I am adding 350 sf to my little so. Calif. house. (master bath and adding to the bedroom) Thanks for your help on my heating questions. The heating has been solved. I put in hydronic baseboards with the water coming from a tankless water heater.
Now, I put in a new electrical sub-panel. Ran a conduit and some #10 wires from the main. The inspector says to put another buss bar in the sub-panel and hook all of the bare coppers to that, and the green #10 from the main. Also the ground wire which is clamped to the water pipe. So, I guess that’s it. I’ll hook all of the white (neutrals) to the existing buss which must be isolated from the box I would guess.
Does this sound right? I remember reading about cutting the bond between the neutral and ground busses in a sub-panel.

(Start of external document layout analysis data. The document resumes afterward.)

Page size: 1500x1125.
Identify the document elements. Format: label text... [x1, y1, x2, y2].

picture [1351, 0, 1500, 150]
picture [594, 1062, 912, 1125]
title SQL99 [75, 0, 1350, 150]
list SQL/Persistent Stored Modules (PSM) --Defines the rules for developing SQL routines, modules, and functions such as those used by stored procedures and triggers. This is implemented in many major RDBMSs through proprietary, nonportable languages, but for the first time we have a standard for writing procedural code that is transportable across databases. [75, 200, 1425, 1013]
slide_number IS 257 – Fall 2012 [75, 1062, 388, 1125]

I put in a arc-fault breaker for the bedroom circuits. What is that for?
Replies
yes thats right. the arc fault in bedroom because its code.
You are right. The only place the ground wires (bare or green) and the neutrals (white, or sometimes black if large) are connected together is in the main panel. Everywhere else in the system they are to be separate, and that includes the sub panel. So, in the sub panel there must be two buss bars, the one grounded to the box receives all the ground wires and carries them back on the ground wire to the main panel, and the buss that's isolated from the box which receives the neutrals and carries them back to the main panel on a conductor different from the ground.
Arc fault circuit breakers are newly required in bedroom circuits. The requirement is in response to fires started while people slept caused by arcing within the circuit. An arc fault circuit breaker detects when arcing occurs (as from a loose wire in an outlet, for example) and trips the breaker. They also trip on current overload as regular breakers do.